In its efforts to tackle climate change Bhutan has undertaken several climate related hazard assessments. The Climate change vulnerability analyses (CCVA) and mapping complements such assessments with analyses and mapping of vulnerability at District level, with a focus on socio-economic and non-climatic, development data with view of enhancing the understanding of the scale of impact of climate change. It also provides actionable information about the social and economic impacts of climate change to inform adaptation planning.
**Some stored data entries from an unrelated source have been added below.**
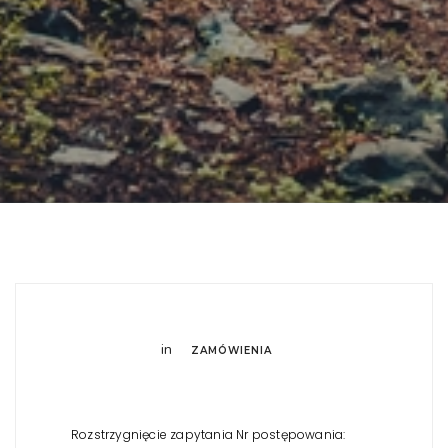
in
ZAMÓWIENIA
Rozstrzygnięcie zapytania Nr postępowania: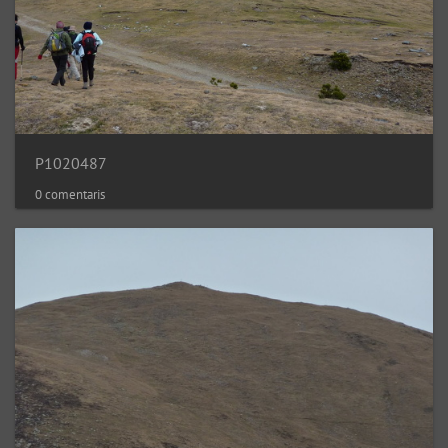
P1020487
0 comentaris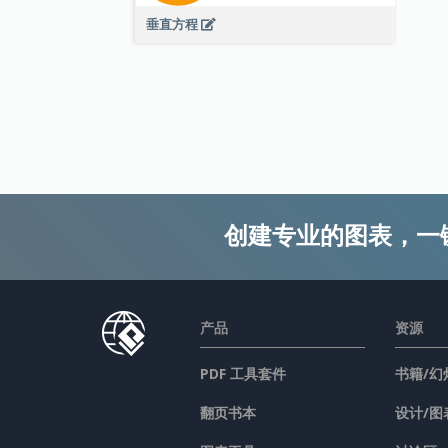
垂直方程
创建专业的图表，一
产品
资源
PDF 工具套件
书籍/幻
翻页书本
设计/图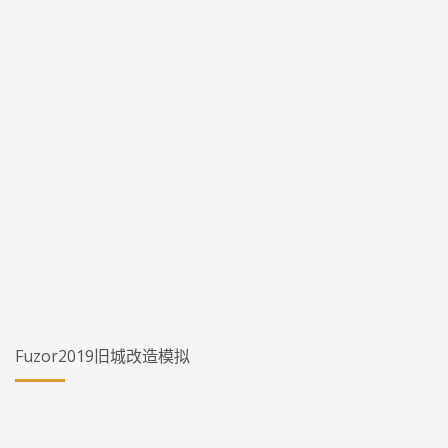
Fuzor2019旧城改造模拟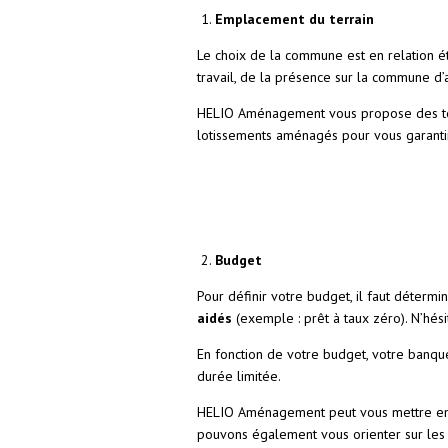
Emplacement du terrain
Le choix de la commune est en relation étr
travail, de la présence sur la commune d’
HELIO Aménagement vous propose des terrai
lotissements aménagés pour vous garantir 
Budget
Pour définir votre budget, il faut déterm
aidés
(exemple : prêt à taux zéro). N’hés
En fonction de votre budget, votre banqu
durée limitée.
HELIO Aménagement peut vous mettre en rel
pouvons également vous orienter sur les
Data Collection Methodology
Step 1: Development of impact chains and Selection of Indicators; Impact chains help understand the factors that drive vulnerability in a system and their cause-and-effect relationship. These were developed based on the key functions of Risk, Hazard, and Vulnerability
Step 2: Descriptive statistics: After the collection of data, the team prepared a descriptive statistics table that described the basic features of the data
Step 3: Normalization of data: The data was normalized (N) by removing the units and converting all the values into dimensionless units that are expressed as values between 0 and 1.
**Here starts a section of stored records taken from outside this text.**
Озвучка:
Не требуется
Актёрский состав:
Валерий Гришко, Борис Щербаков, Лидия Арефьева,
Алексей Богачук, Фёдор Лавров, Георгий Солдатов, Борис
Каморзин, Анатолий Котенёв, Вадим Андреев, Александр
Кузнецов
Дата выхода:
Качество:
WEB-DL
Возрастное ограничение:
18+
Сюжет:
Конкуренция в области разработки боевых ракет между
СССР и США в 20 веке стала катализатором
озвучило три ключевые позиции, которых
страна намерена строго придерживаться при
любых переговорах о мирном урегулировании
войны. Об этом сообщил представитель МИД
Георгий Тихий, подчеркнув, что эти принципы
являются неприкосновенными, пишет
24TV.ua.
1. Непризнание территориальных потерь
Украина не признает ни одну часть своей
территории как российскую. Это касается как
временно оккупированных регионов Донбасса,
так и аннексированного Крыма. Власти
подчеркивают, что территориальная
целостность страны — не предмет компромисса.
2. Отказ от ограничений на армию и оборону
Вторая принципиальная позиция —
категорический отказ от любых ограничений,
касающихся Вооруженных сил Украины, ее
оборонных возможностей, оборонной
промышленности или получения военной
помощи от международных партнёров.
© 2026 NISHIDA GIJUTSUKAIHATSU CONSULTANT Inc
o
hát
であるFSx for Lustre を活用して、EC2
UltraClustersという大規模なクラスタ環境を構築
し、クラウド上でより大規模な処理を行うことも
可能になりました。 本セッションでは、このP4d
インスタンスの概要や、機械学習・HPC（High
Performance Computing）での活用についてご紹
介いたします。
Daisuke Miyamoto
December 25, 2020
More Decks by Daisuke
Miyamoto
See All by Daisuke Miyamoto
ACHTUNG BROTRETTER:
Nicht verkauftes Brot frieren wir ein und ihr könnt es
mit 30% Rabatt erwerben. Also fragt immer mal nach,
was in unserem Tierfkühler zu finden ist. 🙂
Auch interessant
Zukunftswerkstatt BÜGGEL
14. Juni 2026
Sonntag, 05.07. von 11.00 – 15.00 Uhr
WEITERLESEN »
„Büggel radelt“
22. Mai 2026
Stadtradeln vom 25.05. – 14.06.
Step 4: Major component: After normalization, the indicators (sub-components) were averaged using the formula of simple arithmetic mean to get the value of average index (AI) for each major component
Step 5: IPCC Contributing factors: The major components as described in the earlier step were multiplied with a balanced weighted method allocated to get the values of IPCC contributing factors (Hazard, Exposure, Sensitivity and Adaptive capacity).
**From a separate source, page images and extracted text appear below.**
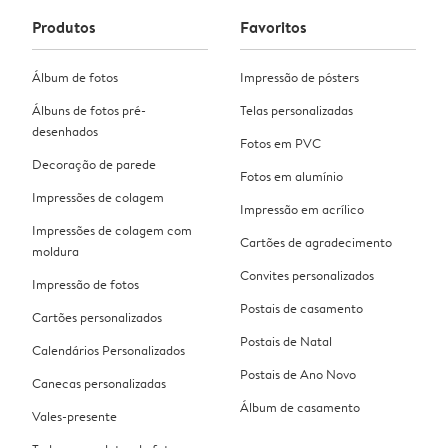
Produtos
Favoritos
Álbum de fotos
Impressão de pósters
Álbuns de fotos pré-
Telas personalizadas
desenhados
Fotos em PVC
Decoração de parede
Fotos em alumínio
Impressões de colagem
Impressão em acrílico
Impressões de colagem com
Cartões de agradecimento
moldura
Convites personalizados
Impressão de fotos
Postais de casamento
Cartões personalizados
Postais de Natal
Calendários Personalizados
Postais de Ano Novo
Canecas personalizadas
Álbum de casamento
Vales-presente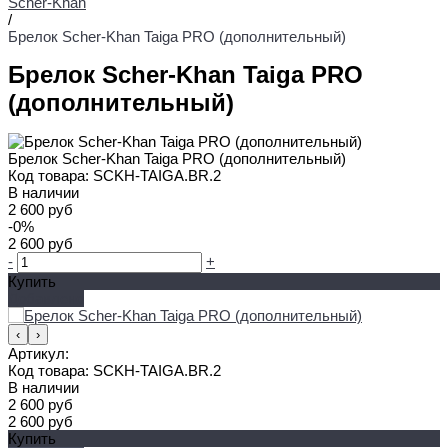
Scher-Khan
/
Брелок Scher-Khan Taiga PRO (дополнительный)
Брелок Scher-Khan Taiga PRO
(дополнительный)
Брелок Scher-Khan Taiga PRO (дополнительный)
Код товара:
SCKH-TAIGA.BR.2
В наличии
2 600 руб
-0%
2 600 руб
-
+
Купить
Добавлено
‹
›
Артикул:
Код товара:
SCKH-TAIGA.BR.2
В наличии
2 600 руб
2 600 руб
Купить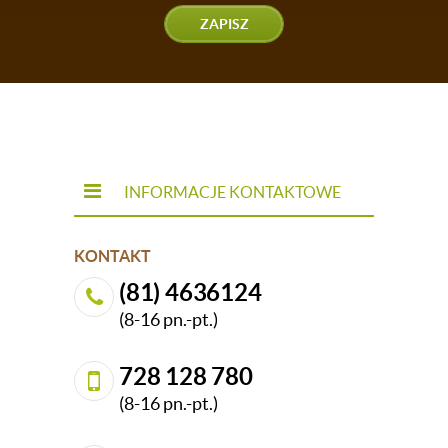
ZAPISZ
INFORMACJE KONTAKTOWE
KONTAKT
(81) 4636124
(8-16 pn.-pt.)
728 128 780
(8-16 pn.-pt.)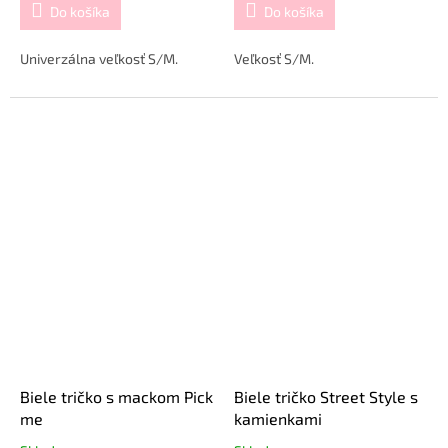
Do košíka
Do košíka
Univerzálna veľkosť S/M.
Veľkosť S/M.
Biele tričko s mackom Pick
Biele tričko Street Style s
me
kamienkami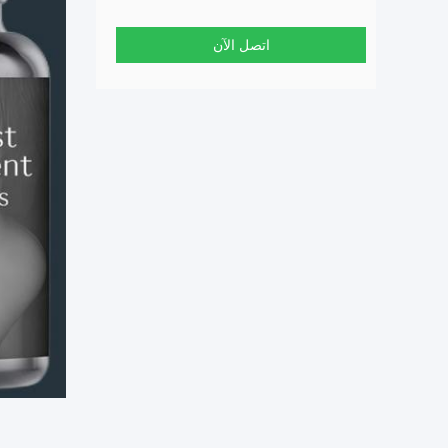
اتصل الآن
Step 6: Vulnerability Index: The values of sensitivity and adaptive capacity were aggregated to obtain the vulnerability index (VI) value for all the Dzongkhags of Bhutan
Step 7: Risk Index: The values of IPCC contributing factors were aggregated to obtain the risk index value for all the Dzongkhags of Bhutan.
Step 8: Vulnerability and Risk Mapping: The value for risk/vulnerability index ranges from 0 to 1, with higher values reflecting higher degree of risk/vulnerability. The entire range was divided into five categories and assigned a qualitative indicator of risk (from very low to very high) (Žurovec et al., 2017).